José Sarney

Laboratório de sonhos


Eu sempre confesso que sou amarrado em bulas e remédios. Tenho problemas de insônia desde a juventude. O mal de Medéia: “Não dormirás jamais”. Mas não desisto de curar-me. Sempre estou atrás de médicos e sempre opino. Certa vez, em Nova York, no Centro de Pesquisas sobre Distúrbios do Sono, o doutor Torphy me atendeu com grande atenção. Perguntei-lhe:

“Doctor Torphy, seria possível fazer um laboratório de sono?”

Doctor Torphy, gentilmente, destruindo minha ilusão e minha vocação para prescrever condutas médicas: “No scientific!”

Não aguentei. Como não-científico o que havia lido em tantas revistas, tantas fantasias construídas nas seções médicas dos grandes jornais do mundo inteiro?

É que sempre tive a convicção de que os laboratórios de sono diziam quando a gente deixava de dormir e começava a sonhar. Nesse estágio, afirmava a literatura médica, os olhos reviravam, entrava-se em sono profundo e vinha o estágio necessário e preciso para que os médicos pudessem fazer o diagnóstico exato. Tudo desapareceu.

E agora? Como iria saber o que acontecia comigo? Não tive outra alternativa. Sonhar acordado, uma reação de compensar a frustração do sonho de um laboratório de sono.

Terminado o exame imaginário, perguntaria: “Qual o resultado?” A resposta: “O senhor não dorme porque foi presidente do PDS”. “Como? Eu fui presidente do PDS em 1979 e não durmo desde 1946, quando era da Esquerda Democrática”. “Por isso mesmo. O senhor mergulhou na insônia da política”. “E a cura?” “Entre para o Partido Verde. Tome chá de alface toda noite!”

É trágica a insônia, porque dormir é ter a possibilidade de sonhar. Leio em Gonzalo Montaner G. que o Chile, com todos os seus problemas, deve esquecer seus sonhos como nação. Coisa terrível! Condenar uma nação a esquecer os seus sonhos.

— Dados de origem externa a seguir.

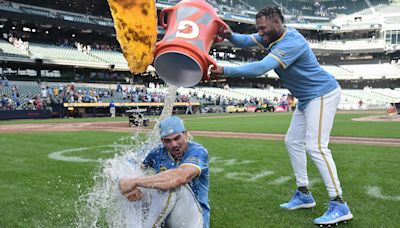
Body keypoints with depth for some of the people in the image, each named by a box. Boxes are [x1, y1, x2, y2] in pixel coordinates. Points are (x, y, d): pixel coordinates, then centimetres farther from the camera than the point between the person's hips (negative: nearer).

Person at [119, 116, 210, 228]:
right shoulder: (158, 153, 0)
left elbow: (180, 177, -37)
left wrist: (135, 182, -35)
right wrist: (129, 188, -26)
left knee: (178, 186, -31)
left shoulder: (198, 151, -17)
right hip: (166, 212, 4)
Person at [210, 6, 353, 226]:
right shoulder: (272, 36, 1)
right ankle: (304, 195, 21)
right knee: (293, 141, 12)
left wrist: (225, 71, -39)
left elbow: (260, 68, -39)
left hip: (322, 94, -10)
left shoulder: (291, 43, -29)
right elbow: (246, 41, 1)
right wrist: (230, 36, -22)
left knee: (315, 146, -18)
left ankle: (339, 206, -13)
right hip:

E depois, em vez de me preocupar com a falta de dormir, andava preocupado com a desgraça que seria para o Brasil esquecer seus sonhos de grande nação.

Haviam alguns indicadores graves de que o país poderia estar entrando numa fase de abandonar a possibilidade de sonhar e caminhar no pesadelo de uma abertura selvagem. Estava abrindo tudo sem negociar nada. Como quando queria abrir sua navegação de cabotagem sem pedir reciprocidade.

É alto demais o preço que estamos pagando pela nossa inserção na modernidade e na globalização. Pequenos países podem deixar de sonhar. O Brasil não pode. Deus nos fez grandes para os sonhos, para influirmos no destino do mundo, para não sermos pequenos. Para ajudarmos os menores e falarmos forte junto aos grandes.

Estávamos perdendo essa noção de grandeza. E senti a profundidade da afirmação: “La grandeur!”, como dizia De Gaulle. O Brasil não pode ser satélite. Tem de ser grande, não pode ajoelhar-se, como diz o povo.

Vamos tomar chá de alface para voltar a dormir e sonhar. Se necessário, com catuaba, barbatimão e pimenta-malagueta.